Officials at the Food and Drug Administration have issued draft guidance aimed at increasing the diversity of clinical trial populations, including adding children and adolescents earlier in drug development and making trial participation less burdensome for patients.

FDA icon Wikimedia Commons/FitzColinGerald/Creative Commons License

Despite efforts to enroll clinical trial participants who better reflect a real-world population, “challenges to participation in clinical trials remain, and certain groups continue to be unnecessarily underrepresented in many clinical trials,” the FDA noted in the document’s introduction.

The FDA noted that these challenges could have a significant impact on trial outcomes.

For example, the failure to include complex patients in a clinical trial “may lead to a failure to discover important safety information about the use of the investigational drug in patients who will take the drug after approval.”

In its draft recommendations, the FDA calls on trial sponsors to conduct a closer examination of exclusion criteria and to make it as narrow as possible; consider whether criteria from phase 2 studies, which are restrictive but often transferred to phase 3 protocols, can be eliminated or modified; and consider including children and adolescents when appropriate.
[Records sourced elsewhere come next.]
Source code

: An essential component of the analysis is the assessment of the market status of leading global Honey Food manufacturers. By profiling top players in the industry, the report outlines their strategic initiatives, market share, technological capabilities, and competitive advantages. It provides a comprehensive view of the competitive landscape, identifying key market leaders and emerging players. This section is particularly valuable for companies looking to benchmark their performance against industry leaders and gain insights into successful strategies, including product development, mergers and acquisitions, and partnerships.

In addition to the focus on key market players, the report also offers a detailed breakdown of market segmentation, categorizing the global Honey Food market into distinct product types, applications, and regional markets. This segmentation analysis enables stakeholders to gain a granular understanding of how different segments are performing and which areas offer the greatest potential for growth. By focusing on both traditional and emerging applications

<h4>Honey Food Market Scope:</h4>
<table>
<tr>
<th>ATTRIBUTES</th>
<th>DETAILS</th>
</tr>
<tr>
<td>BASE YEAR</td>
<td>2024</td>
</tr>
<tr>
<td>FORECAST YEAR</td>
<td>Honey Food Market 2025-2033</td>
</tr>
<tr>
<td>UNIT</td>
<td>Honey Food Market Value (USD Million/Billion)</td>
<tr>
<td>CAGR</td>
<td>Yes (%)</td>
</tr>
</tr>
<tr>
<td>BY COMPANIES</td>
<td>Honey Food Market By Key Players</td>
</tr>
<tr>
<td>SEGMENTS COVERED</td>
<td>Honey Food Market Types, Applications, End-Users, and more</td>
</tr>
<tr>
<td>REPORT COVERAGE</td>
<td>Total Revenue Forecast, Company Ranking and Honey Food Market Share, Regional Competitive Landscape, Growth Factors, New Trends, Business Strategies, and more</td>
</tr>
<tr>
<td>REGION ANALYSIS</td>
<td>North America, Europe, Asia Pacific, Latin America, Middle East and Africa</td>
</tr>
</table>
Recommendations related to trial design include characterizing early on the drug metabolism and clearance across populations that may metabolize or clear the drug differently, such as elderly or patients with liver or kidney dysfunction. The agency also called on trial sponsors to use “adaptive clinical trials,” which allow for prespecified trial design changes during the trial, and an early pediatric development program.

Another set of draft recommendations relates to ensuring trial participation is less burdensome for patients by reducing the frequency of study visits and making participants more aware of reimbursement for travel and lodging associated with the trial.
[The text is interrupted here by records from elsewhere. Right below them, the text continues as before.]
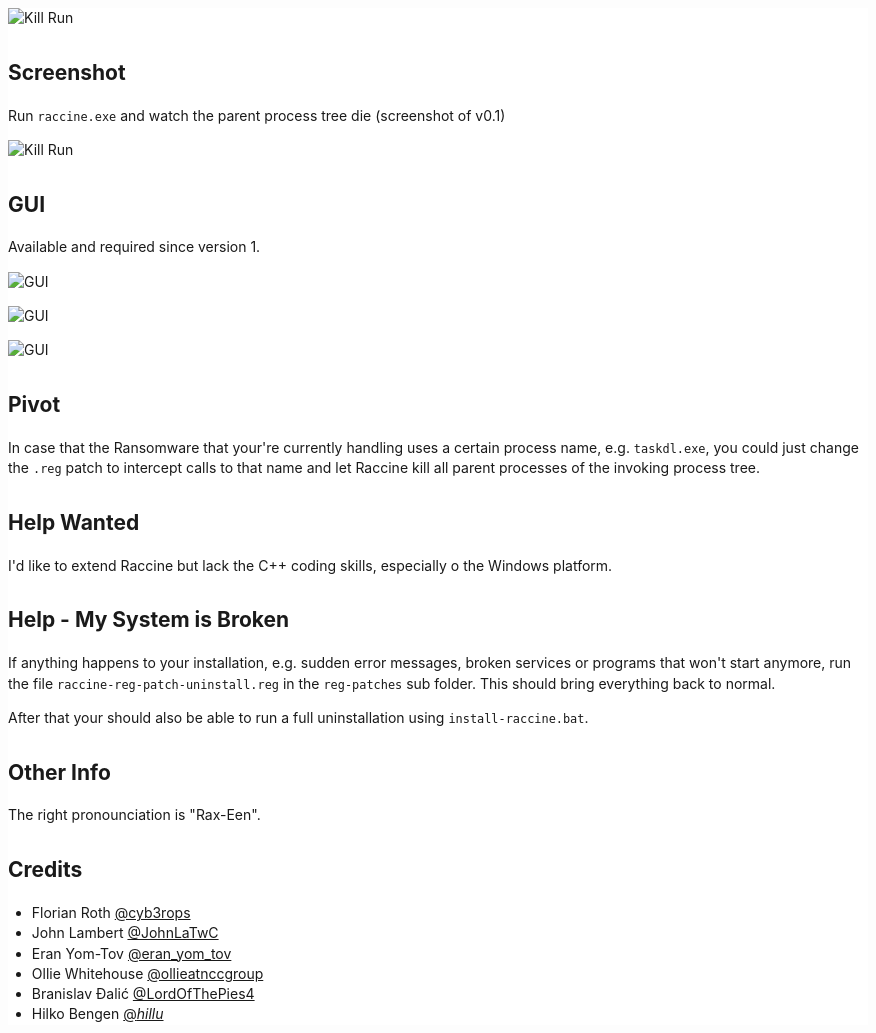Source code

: ![Kill Run](https://raw.githubusercontent.com/Neo23x0/Raccine/main/images/raccine-simulation.png)

## Screenshot

Run `raccine.exe` and watch the parent process tree die (screenshot of v0.1)

![Kill Run](https://raw.githubusercontent.com/Neo23x0/Raccine/main/images/screen1.png)

## GUI

Available and required since version 1.

![GUI](https://raw.githubusercontent.com/Neo23x0/Raccine/main/images/raccine-gui1.png)

![GUI](https://raw.githubusercontent.com/Neo23x0/Raccine/main/images/raccine-gui2.png)

![GUI](https://raw.githubusercontent.com/Neo23x0/Raccine/main/images/raccine-gui3.png)

## Pivot

In case that the Ransomware that your're currently handling uses a certain process name, e.g. `taskdl.exe`, you could just change the `.reg` patch to intercept calls to that name and let Raccine kill all parent processes of the invoking process tree.

## Help Wanted

I'd like to extend Raccine but lack the C++ coding skills, especially o the Windows platform.

## Help - My System is Broken

If anything happens to your installation, e.g. sudden error messages, broken services or programs that won't start anymore, run the file `raccine-reg-patch-uninstall.reg` in the `reg-patches` sub folder. This should bring everything back to normal. 

After that your should also be able to run a full uninstallation using `install-raccine.bat`.

## Other Info

The right pronounciation is "Rax-Een".

## Credits

- Florian Roth [@cyb3rops](https://twitter.com/cyb3rops)
- John Lambert [@JohnLaTwC](https://twitter.com/JohnLaTwC)
- Eran Yom-Tov [@eran_yom_tov](https://twitter.com/eran_yom_tov)
- Ollie Whitehouse [@ollieatnccgroup](https://twitter.com/ollieatnccgroup)
- Branislav Đalić [@LordOfThePies4](https://twitter.com/LordOfThePies4)
- Hilko Bengen [@_hillu_](https://twitter.com/_hillu_)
Additionally, the agency is recommending that trial sponsors adopt enrollment and retention practices that enhance inclusiveness, such as ensuring that trial sites include geographic locations with a higher concentration of racial and ethnic minority patients, and holding recruitment events on nights and weekends and in nonclinical locations.

Finally, the FDA issued a set of recommendations to trial sponsors aimed at broadening eligibility criteria when evaluating drugs intended for the treatment of rare diseases. In those trials, the FDA recommended reenrolling participants from early-phase trials in later-phase trials if it can be done safely.

“Because rare diseases often affect small, geographically dispersed patient populations with disease-related travel limitations, special efforts may be necessary to enroll and retain these participants to ensure that a broad spectrum of the patient population is represented,” the agency stated.

At first blush, the draft recommendations are being greeted with a positive response.

Dr. Richard Schilsky, ASCO chief medical officer

Dr. Richard Schilsky

“We certainly need more diversity in clinical trial populations, so I think anything that FDA can say that will help encourage that is a good thing,” Richard Schilsky, MD, senior vice president and chief medical officer at the American Society of Clinical Oncology, said in an interview, noting that this new guidance builds off the work that ASCO and Friends of Cancer Research did with the FDA on previous efforts to expand clinical trial populations.

“I think that this new guidance, as best as I can tell, builds off of that, generalizes it across all therapeutic areas and goes a little bit beyond eligibility criteria to other features of clinical trials that may be impediments to patient participation and thereby limit the diversity of the populations in the studies,” he added.

That said, Dr. Schilsky said he welcomed the draft document as a step toward getting broader participation from patients who are more representative of the ultimate users of these treatments.

“All people who could potentially benefit from the trial should have the opportunity to participate as long as it’s safe for them to do so, and they should not be excluded based upon some of these arbitrary structural things,” he said.

“More importantly, we need data on how these new interventions perform in the patients who are seen and treated by doctors every day. We don’t want data just on patients who have no comorbid illnesses, patients who are otherwise perfectly well, patients who could run a marathon before they go to the doctor’s office. Those are generally not the patients that most doctors are seeing. If they are not represented in the trial population, then we are left with having to extrapolate from the trial data to a population for whom there is no information on how to use the treatment,” he added.

Public comments on the draft document are due on Aug. 6.